Unlike citizens of Germany and South Korea who obey strict quarantines, we Californians are harder to herd. We’re entitled to our fitness routines and views of the Pacific. John Muir said going to the mountains is “a necessity.” Our 4.7-mile trail is mostly paved, but still fills the order.

Walking the beach
It can be easier to find more room for distancing on the beach than on area trails. Photo courtesy Pete Andreotti

So what if only a handful can be bothered to cover their faces? Palm Springs has issued a local emergency order to protect its sizable elderly population with fines of $5,000 for forgoing masks in public. Deputies in San Diego have issued dozens of $1,000 citations to picnickers and other beachgoers watching the sunset in Encinitas. Money talks, and residents there are scared into submission.

Meanwhile, it’s a jolly holiday in Miramar. The prime beach destination is an extension of place for sheltering Half Moon Bay locals who can access the trail on foot and by bike. And although the city has discouraged outsiders from visiting, interlopers can be spied parking on the few streets yet to be blocked with placards.
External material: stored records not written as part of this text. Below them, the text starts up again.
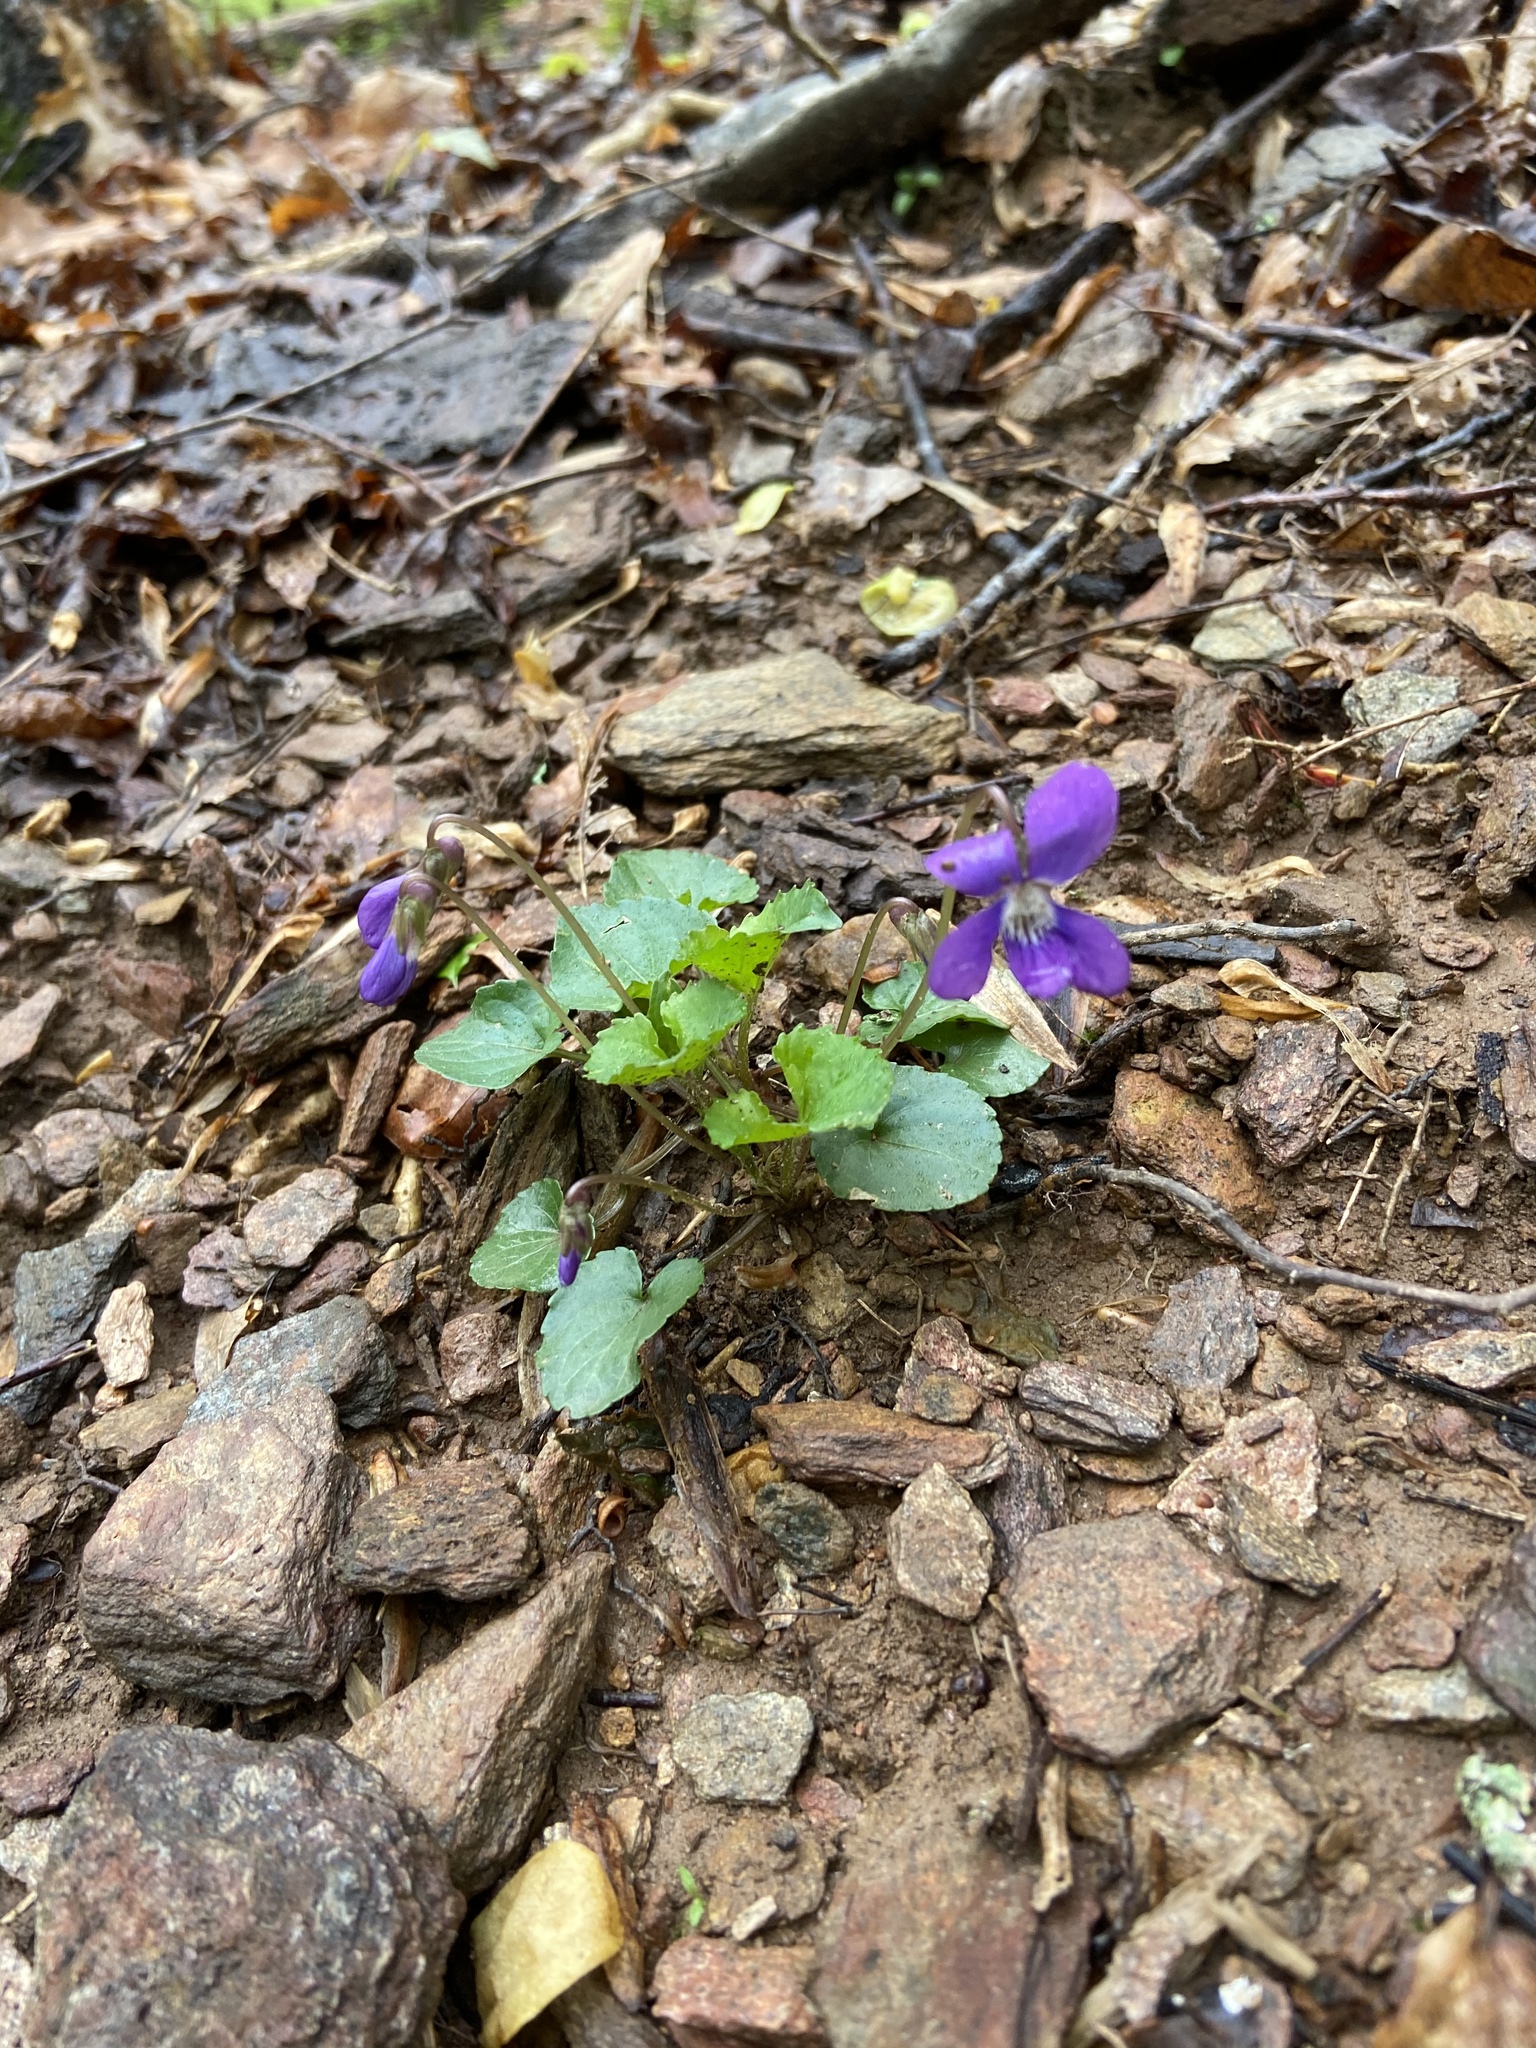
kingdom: Plantae
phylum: Tracheophyta
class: Magnoliopsida
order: Malpighiales
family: Violaceae
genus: Viola
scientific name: Viola sororia
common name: Dooryard violet
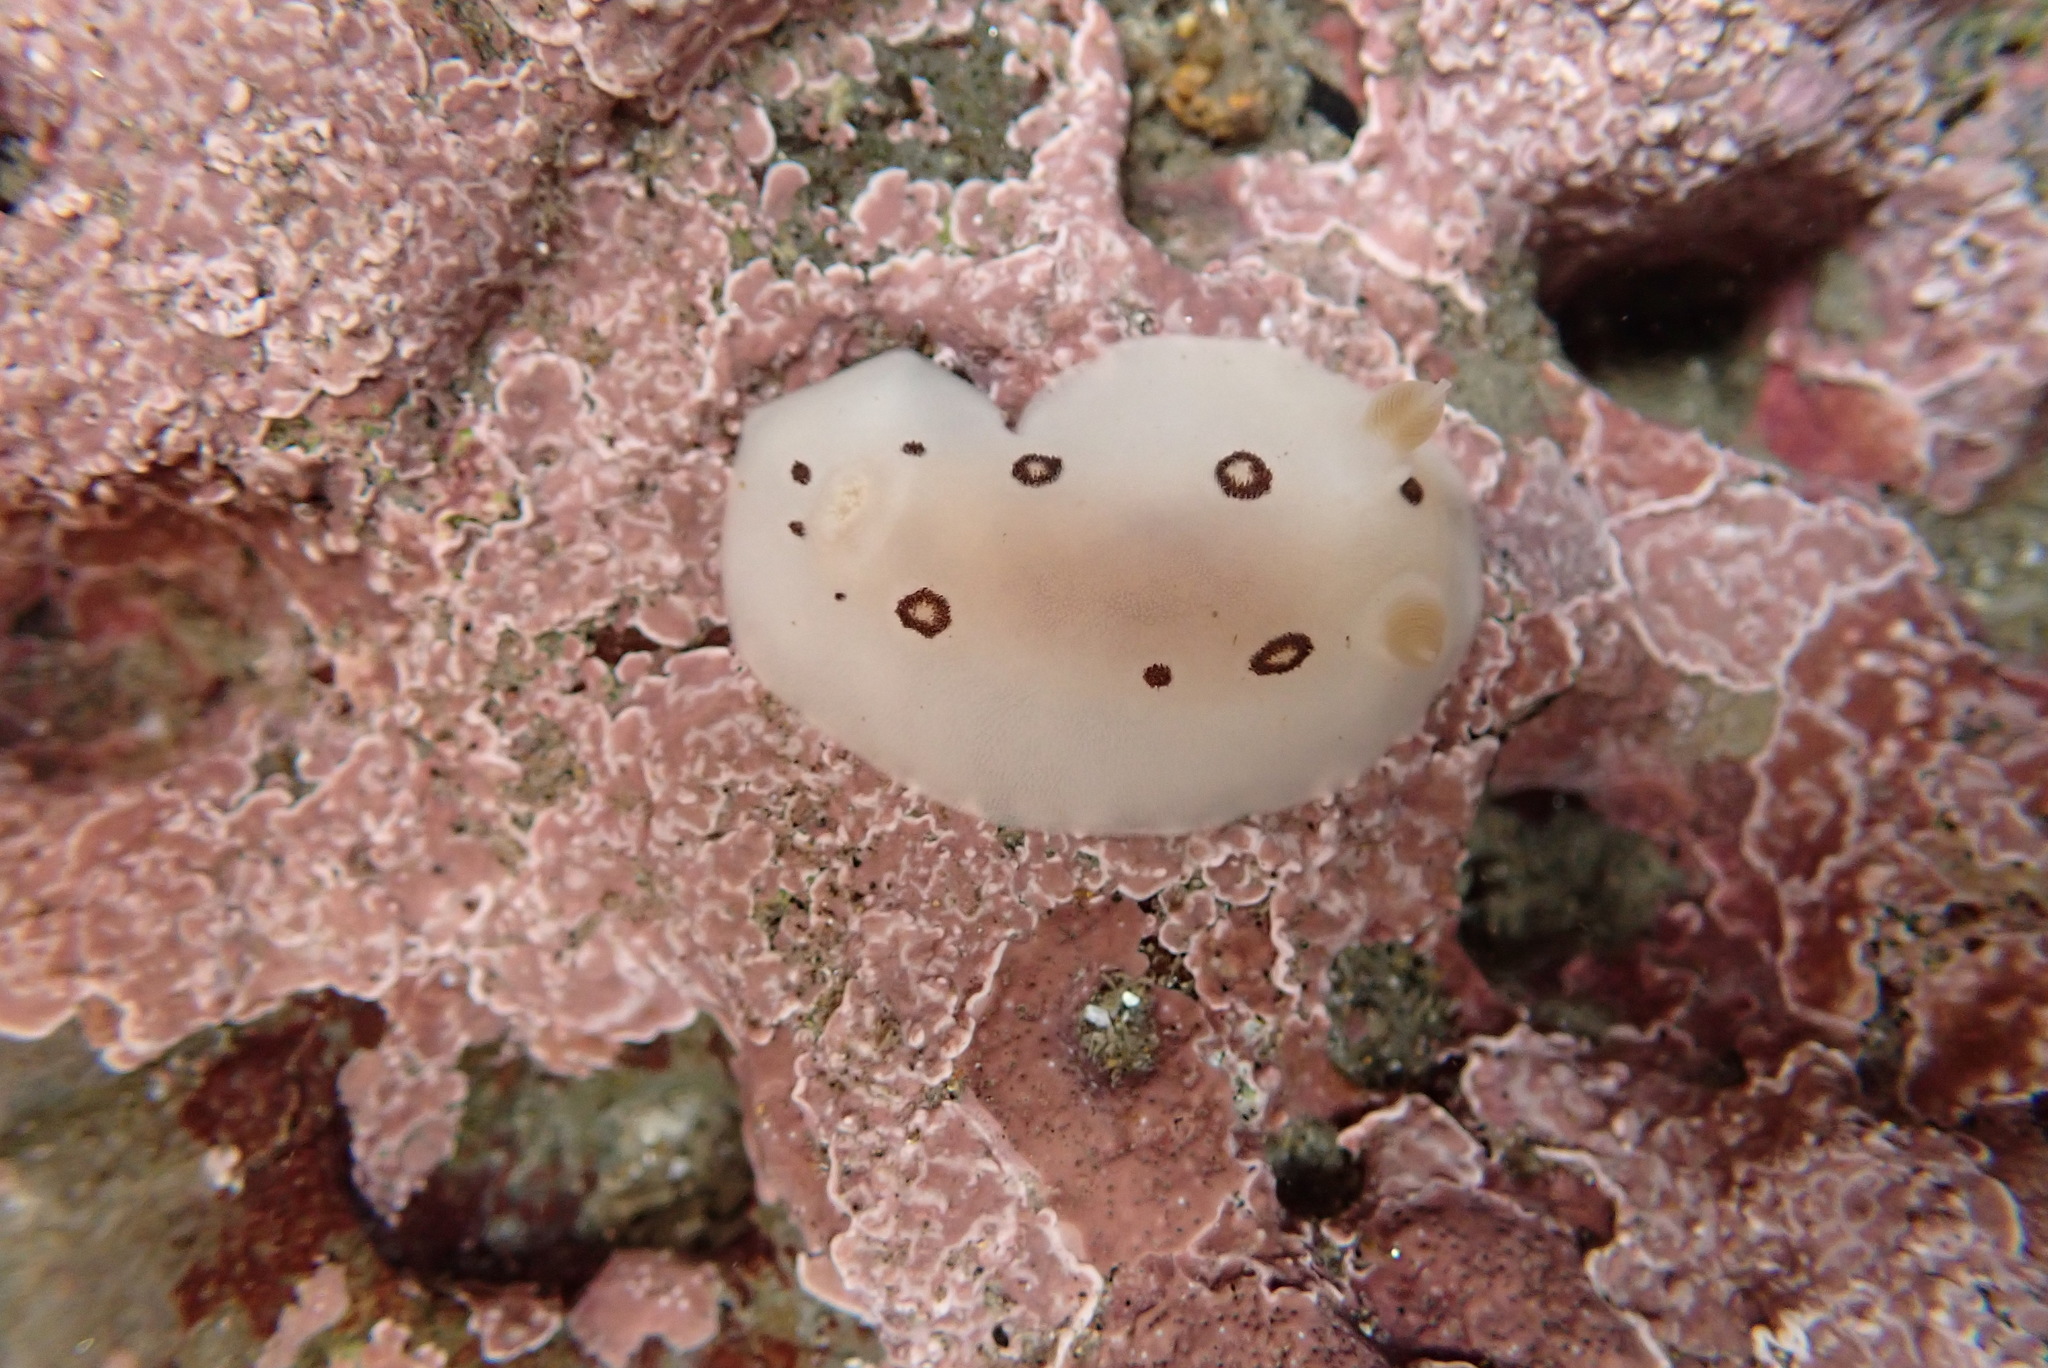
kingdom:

“We want to share our beach, but not just now when we need to be sheltering in place and taking care of our elders and people who are immune-suppressed,” says a Miramar neighbor, an artist who has been holed up alone for weeks and finds comfort in the sunset’s magenta afterglow during her cherished evening stretches. “I don’t want them to close down the beaches as they did in Santa Cruz!”

Tight squeeze
The Coastal Trail is a popular location these days -- too popular sometimes. Photo courtesy Pete Andreotti

Safe distancing on our beach trail is possible without the threat of hefty fines but comes down to an honor system. It’s akin to the dance of a four-way stop sign. One intuits her turn to move.

When an incoming trio of chatty, unmasked besties fails to fall into a single-file line, it can be stressful. My road rage crowned on an evening bike ride to Francis State Beach. A man walking beside his stroller-pushing wife firmly stood his ground, forcing me to steer into the shrubbery.

That’s not to say our trail is devoid of courtesy. Gracious pedestrians automatically box-step away in a new, animated meme. Other masked mamas and papas nod knowingly as they pass, recognizing we are on the same team. We realize success means staying the course. Anyone aware of the history of the 1918 Spanish flu knows a second wave of a mutated virus can be much more lethal and kill millions.

As reiterated by Dr. Anthony Fauci, director of the National Institute of Allergy and Infectious Diseases, the 6-foot physical separating rubric is merely a healthy estimate of what it takes to avoid contaminating others with a spray of air droplets.

Some beach towns have responded with placards on trails reminding folks to distance. Yet, here, the only caution signs are inkjet notices taped to wooden benches and picnic tables announcing that public seating is off limits. I had to laugh when two middle-aged women bent over to examine such a sign, then sat anyway.

Lately, I opt for the open beach for long walks with my daughters because it’s easier to fan out on the sand. As we exercise, my 23-year-old complains it’s cumbersome to breathe through her gauzy mask. Even so, she complies.

Shut-ins shouldn’t be deprived of the habitat we share with red-tailed hawks, brown bunnies and yards of golden yarrow. The saltwater breezes are life-affirming. Open-air herbal infusions by the sea are what draw us to paradise found.

Like everyone else, I’ve had to trust we’ve done a good job staying home. Experts tell us San Francisco has flattened the curve by being the first to close down. At present, hospital beds are available in the city. The numbers show our collective effort is working, while Lady Luck pulls her weight.

Occasionally, I take time to commune with a wind-formed indigenous tree guarding the trail. I tap its fibrous trunk to awaken the protective, ancient spirits long believed to reside within. “Dear Tree: We beachcombers are a hearty lot, but our country is plague-stricken. Shield us with a wisdom that has sustained you for centuries against man’s clumsy hand.”

The stirring leaves prompt me to always take the high road, to smile and be the first to step aside. By swimming with the stream, rather than against it, we just might go the distance. Knock on wood!

Luanne Sanders Bradley is an arts writer and editor, and a San Francisco art museum docent. Photos by Pete Andreotti. They live in Miramar with their family.